**Descrição do exercício:** Transcreva sem nenhuma alteração os registros abaixo, do início até a linha que contém "genus: Atriplex", incluindo essa linha.

•••

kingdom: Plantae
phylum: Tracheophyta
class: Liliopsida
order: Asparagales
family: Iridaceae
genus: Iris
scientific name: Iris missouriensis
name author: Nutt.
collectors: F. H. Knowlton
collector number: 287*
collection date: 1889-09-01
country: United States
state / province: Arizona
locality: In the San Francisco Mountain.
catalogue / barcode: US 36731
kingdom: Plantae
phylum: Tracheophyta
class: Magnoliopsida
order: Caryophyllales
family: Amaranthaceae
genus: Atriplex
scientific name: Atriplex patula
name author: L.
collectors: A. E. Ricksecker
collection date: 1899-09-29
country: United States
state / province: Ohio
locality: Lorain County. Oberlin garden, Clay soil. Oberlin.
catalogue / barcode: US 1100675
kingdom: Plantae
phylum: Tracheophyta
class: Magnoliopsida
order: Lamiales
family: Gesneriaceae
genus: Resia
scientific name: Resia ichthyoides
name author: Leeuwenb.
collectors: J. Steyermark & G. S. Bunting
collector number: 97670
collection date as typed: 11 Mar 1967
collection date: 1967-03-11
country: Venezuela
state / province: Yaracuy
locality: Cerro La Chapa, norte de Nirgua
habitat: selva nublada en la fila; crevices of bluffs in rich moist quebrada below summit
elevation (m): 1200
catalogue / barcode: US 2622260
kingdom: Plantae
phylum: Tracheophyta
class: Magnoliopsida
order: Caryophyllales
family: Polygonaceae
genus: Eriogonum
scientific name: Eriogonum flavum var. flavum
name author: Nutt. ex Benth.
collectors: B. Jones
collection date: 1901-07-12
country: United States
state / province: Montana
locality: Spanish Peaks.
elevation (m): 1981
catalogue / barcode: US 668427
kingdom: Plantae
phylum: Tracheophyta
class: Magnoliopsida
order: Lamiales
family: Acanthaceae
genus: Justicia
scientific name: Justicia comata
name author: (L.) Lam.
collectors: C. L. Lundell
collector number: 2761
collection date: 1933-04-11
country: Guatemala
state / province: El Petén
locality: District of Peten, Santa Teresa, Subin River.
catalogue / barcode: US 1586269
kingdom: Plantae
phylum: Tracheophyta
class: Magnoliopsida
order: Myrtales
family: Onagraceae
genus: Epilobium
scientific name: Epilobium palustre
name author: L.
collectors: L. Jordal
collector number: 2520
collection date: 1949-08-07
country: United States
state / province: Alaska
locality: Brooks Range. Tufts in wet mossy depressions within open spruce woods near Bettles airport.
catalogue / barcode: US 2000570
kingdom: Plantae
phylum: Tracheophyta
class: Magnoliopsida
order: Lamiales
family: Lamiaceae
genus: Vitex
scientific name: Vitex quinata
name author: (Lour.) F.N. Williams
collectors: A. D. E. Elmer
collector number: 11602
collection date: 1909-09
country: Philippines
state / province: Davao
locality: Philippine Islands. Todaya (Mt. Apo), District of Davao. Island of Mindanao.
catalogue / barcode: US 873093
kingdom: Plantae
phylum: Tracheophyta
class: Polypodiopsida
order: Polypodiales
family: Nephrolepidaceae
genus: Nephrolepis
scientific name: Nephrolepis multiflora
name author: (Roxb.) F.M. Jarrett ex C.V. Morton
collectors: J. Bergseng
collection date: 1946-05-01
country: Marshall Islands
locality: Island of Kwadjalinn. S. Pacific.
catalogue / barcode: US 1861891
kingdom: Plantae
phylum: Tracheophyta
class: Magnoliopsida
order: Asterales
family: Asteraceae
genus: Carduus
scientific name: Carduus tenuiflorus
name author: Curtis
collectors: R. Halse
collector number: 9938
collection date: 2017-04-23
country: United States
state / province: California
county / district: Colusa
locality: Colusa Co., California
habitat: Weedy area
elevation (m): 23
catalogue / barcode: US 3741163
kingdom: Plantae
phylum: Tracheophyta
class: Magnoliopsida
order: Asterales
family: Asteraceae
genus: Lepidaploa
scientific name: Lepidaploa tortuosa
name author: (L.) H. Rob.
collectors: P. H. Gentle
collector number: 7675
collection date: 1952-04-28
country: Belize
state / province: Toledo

•••

**Resultado da tarefa:**
kingdom: Plantae
phylum: Tracheophyta
class: Liliopsida
order: Asparagales
family: Iridaceae
genus: Iris
scientific name: Iris missouriensis
name author: Nutt.
collectors: F. H. Knowlton
collector number: 287*
collection date: 1889-09-01
country: United States
state / province: Arizona
locality: In the San Francisco Mountain.
catalogue / barcode: US 36731
kingdom: Plantae
phylum: Tracheophyta
class: Magnoliopsida
order: Caryophyllales
family: Amaranthaceae
genus: Atriplex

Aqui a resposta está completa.